つまり、「多重人格」である個人の人格をひとつずつ「消滅」させることによって、「根源」とされる人格に戻してゆくのだ。
「迷宮の女」は連続殺人事件の犯人として逮捕されたクロード(シルヴィ・テスチュ)が多重人格者であったため、心理カウンセラーであるブレナック(ランベール・ウィルソン)が診療を始めることとなるところから物語が始まる。
ここでもクロードの持ついくつもの「人格」をまずは見極めるところから始まる。そしてその人格を支配する「ミノトール」が事件を引き起こしたことを突き止めるのだ。
この「ミノトール」とは、ギリシア神話に出てくる怪物「ミノタウロス」のことだ。王の妻と交わった牡牛との間に生まれた牛頭人身の「ミノタウロス」は、迷路状になった牢獄に幽閉される。しかし王は人民に7人の若い男女を餌食として「ミノタウロス」に貢ぐことを命令し、その恐怖におびえた人民を見かねた勇者が「ミノタウロス」を退治するという物語だ。
「迷宮の女」にはこの物語が「謎解き」において重要な意味を持っている。とくにミノタウロスに貢がせる「7」という数字は劇中様々なキーワードとして現れる。
このような要素を物語の要所に張り巡らせ、「迷宮の女」は、真犯人逮捕の過程(過去)とカウンセリング(現在)の物語が同時進行することによって、終盤クロードの意外な実像が浮かび上がることになるのだ。
しかし、このような「多重人格」ものは出尽くした感が否めなく、本作における「真実」も目新しさを感じさせない。恐らく多くの観客は、前半数十分でそのからくりに気付くだろう。
それでもこの作品が優れているのは、「真実」における裏付けのための映像作りが成されている点にある。つまり犯人である「クロードの真実」を知った上で鑑賞したとしても、辻褄を合わせるための丁寧な演出が堪能できる仕上がりになっているのだ。
その演出を支えるのはクロードを演じたシルヴィー・テスチュの好演にある。入れ替わる人格を声色や表情だけでなく全身で感じさせる演技はフランスでの人気が計り知れる。日本でのフランス映画公開数が減っている中で「ビヨンド・サイレンス」(1996)や「点子ちゃんとアントン」(2000)など多くの出演作品が公開されていることからも出演作品の選択眼にも長けていることを証明している。
残念なのは彼女が日本で撮影したアラン・コルノー監督作品「畏れ慄いて」(2003)がいまだ一般公開されていない点だ。彼女の日本語台詞の上手さが話題になっていただけにDVD化が待たれる(もしくは劇場公開)。
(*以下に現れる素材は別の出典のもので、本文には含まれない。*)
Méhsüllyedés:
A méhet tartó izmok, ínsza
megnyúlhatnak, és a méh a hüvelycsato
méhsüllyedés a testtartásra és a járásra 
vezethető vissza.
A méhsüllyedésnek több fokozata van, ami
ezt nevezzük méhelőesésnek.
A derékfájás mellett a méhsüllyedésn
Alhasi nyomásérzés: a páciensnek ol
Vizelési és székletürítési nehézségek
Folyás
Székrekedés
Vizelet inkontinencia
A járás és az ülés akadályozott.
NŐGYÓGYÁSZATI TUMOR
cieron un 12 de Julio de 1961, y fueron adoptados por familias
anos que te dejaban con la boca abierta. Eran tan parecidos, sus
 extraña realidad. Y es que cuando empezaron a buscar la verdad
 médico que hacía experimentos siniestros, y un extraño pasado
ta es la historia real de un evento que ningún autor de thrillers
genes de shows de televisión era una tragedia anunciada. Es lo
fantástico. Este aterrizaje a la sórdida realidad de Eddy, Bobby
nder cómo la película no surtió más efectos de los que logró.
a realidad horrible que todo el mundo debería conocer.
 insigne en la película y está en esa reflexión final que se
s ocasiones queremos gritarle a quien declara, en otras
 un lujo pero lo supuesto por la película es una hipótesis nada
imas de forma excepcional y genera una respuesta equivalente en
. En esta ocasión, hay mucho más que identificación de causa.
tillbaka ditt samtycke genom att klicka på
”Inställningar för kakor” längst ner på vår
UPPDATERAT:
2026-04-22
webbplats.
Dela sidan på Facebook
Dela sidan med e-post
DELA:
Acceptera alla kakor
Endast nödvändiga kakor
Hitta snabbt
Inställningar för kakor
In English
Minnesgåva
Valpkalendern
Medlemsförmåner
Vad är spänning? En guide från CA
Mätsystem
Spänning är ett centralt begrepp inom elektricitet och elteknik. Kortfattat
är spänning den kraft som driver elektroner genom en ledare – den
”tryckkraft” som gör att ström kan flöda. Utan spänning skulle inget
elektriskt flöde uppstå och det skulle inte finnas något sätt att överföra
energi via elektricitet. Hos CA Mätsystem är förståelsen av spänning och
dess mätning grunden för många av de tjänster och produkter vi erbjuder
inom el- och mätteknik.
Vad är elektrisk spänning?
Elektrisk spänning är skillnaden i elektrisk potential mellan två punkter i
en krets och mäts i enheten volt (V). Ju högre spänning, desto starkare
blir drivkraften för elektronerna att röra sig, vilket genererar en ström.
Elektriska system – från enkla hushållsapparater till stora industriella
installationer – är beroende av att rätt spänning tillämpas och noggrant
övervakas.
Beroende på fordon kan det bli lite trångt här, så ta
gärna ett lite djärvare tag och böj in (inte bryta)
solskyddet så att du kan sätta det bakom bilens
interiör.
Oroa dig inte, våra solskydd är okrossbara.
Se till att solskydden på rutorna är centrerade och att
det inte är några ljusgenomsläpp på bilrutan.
また最近はハリウッドで悪役として活躍するランベール・ウィルソンや、「TAXI」シリーズのエミリアン役でお馴染みのフレデリック・ディーファンタールがサイコメトラーとして異色を放っているのも見所。
「迷宮の女」は不気味な谷間の映像がタイトルバックとして登場する。その谷間をカメラは縦横に動き回り、徐々にカメラが引いてゆくとそれが「指紋」であったことが判る映像になっている。
これは冒頭の台詞にもあるように「見たものの印象は、角度を変えてみると異なる」ということを表しているにほかならない。
この映画もまた、「全体」を通してみると、場面ごとの「部分」は「全体」をごまかすためのものだということがわかるだろう。
我々は日常生活において「部分」によって「全体」が把握出来ず「騙される」ことが多い。しかし、「部分」に目を向けず、そこにある「根源」を見出せばその先にある「どんでん返し」が映画の展開の如く読み取れるはずなのだ。
世の中は「騙す」トリックでいっぱい。
サスペンス映画も「騙す」トリックでいっぱい。
実は同じ構造なのだと気付けば、世の中「騙されずに」生きてゆけるのかもしれない。